Задание a: Можете дословно переписать строки из записей, начиная со строки, где есть «Comercio: median 0.2, box», и до самого конца записей, включая обе границы?

Отрывок для чтения:
+===+
«Что ж, нравится? — спросил отец. — Вот твоя война, ты же хочешь изготовлять такие трупы. Отличная профессия!» Он несколько дней был под этим страшным впечатлением и с омерзением смотрел на мой музей трофеев: немецкий штык, австрийскую саблю, шрапнельные стаканы, шанцевый инструмент, каски, обоймы и т. д., которые я развесил на стене и расставил на полке.
Поколебать мое решение стать офицером (я мечтал о гардемаринских классах, чтобы стать военным моряком) отец не мог. Это его огорчало, так как он видел в этом упорстве тупость и злобу. Воспитанник Сулера, бывший «интимный друг и поверенный» Константина Сергеевича, не говоря уже о его, отца, тихих, осторожных, но постоянных внушениях, — и почему-то упрямо хочет идти по стопам «самого глупого в нашей семье» — Эразма.
+===+
Данные для понимания диаграмм
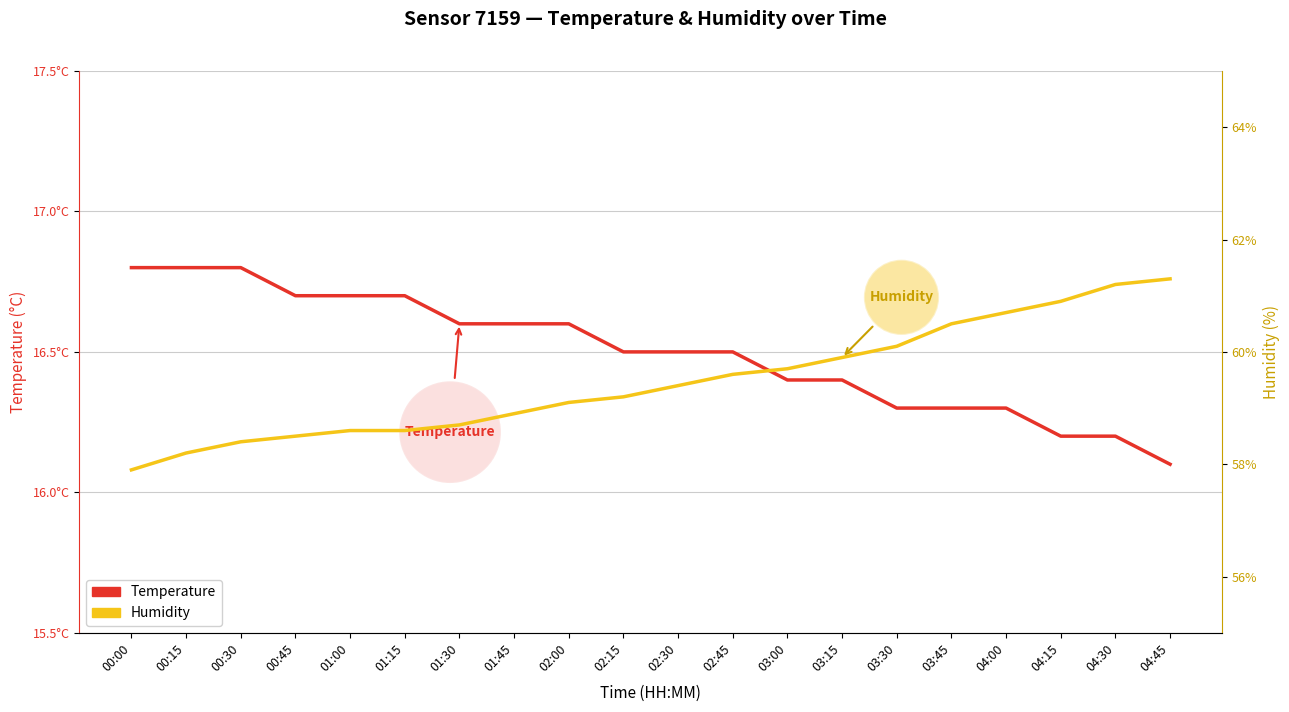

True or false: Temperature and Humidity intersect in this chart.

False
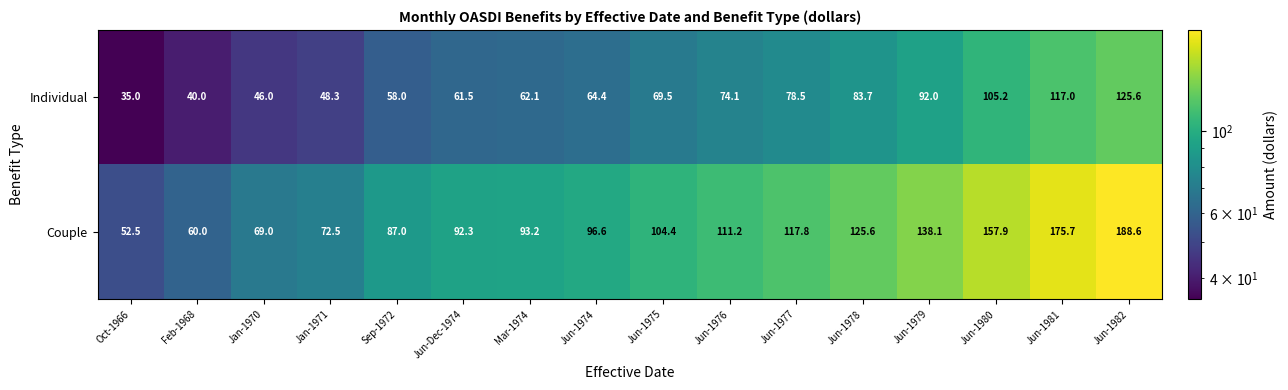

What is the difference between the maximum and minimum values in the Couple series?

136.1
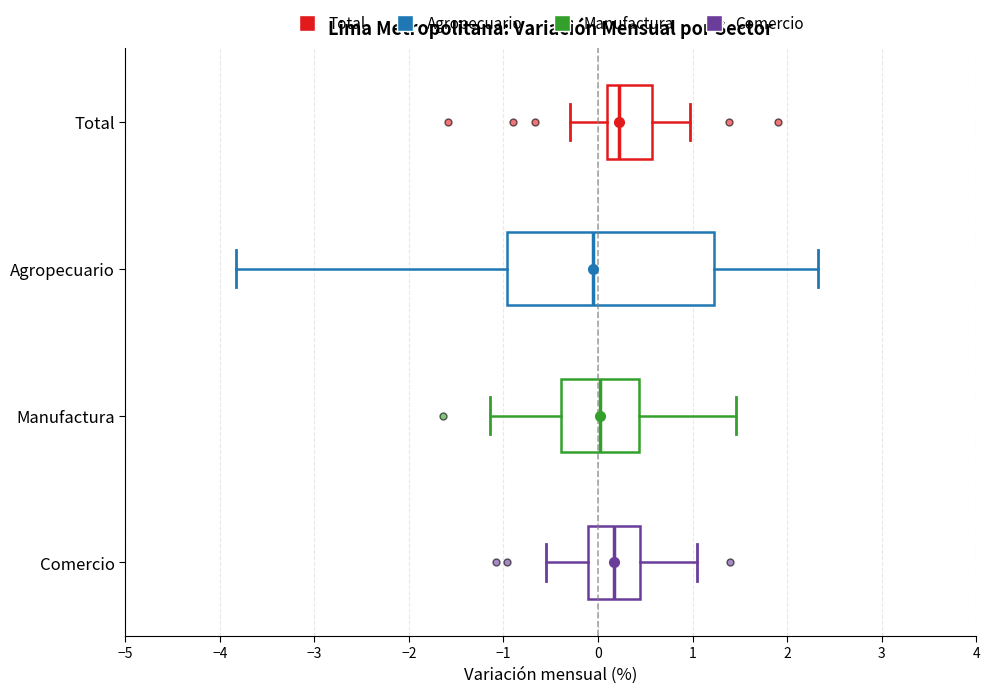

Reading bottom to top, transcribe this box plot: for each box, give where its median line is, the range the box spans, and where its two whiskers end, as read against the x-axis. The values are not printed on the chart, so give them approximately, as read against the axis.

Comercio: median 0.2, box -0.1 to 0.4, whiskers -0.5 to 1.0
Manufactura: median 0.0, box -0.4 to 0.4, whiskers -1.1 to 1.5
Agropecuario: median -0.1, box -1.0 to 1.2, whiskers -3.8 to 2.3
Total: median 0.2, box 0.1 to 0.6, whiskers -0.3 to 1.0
+===+
Задание b: Можете слово в слово воспроизвести весь отрывок о споре с отцом?

Результат a:
Comercio: median 0.2, box -0.1 to 0.4, whiskers -0.5 to 1.0
Manufactura: median 0.0, box -0.4 to 0.4, whiskers -1.1 to 1.5
Agropecuario: median -0.1, box -1.0 to 1.2, whiskers -3.8 to 2.3
Total: median 0.2, box 0.1 to 0.6, whiskers -0.3 to 1.0

Результат b:
«Что ж, нравится? — спросил отец. — Вот твоя война, ты же хочешь изготовлять такие трупы. Отличная профессия!» Он несколько дней был под этим страшным впечатлением и с омерзением смотрел на мой музей трофеев: немецкий штык, австрийскую саблю, шрапнельные стаканы, шанцевый инструмент, каски, обоймы и т. д., которые я развесил на стене и расставил на полке.
Поколебать мое решение стать офицером (я мечтал о гардемаринских классах, чтобы стать военным моряком) отец не мог. Это его огорчало, так как он видел в этом упорстве тупость и злобу. Воспитанник Сулера, бывший «интимный друг и поверенный» Константина Сергеевича, не говоря уже о его, отца, тихих, осторожных, но постоянных внушениях, — и почему-то упрямо хочет идти по стопам «самого глупого в нашей семье» — Эразма.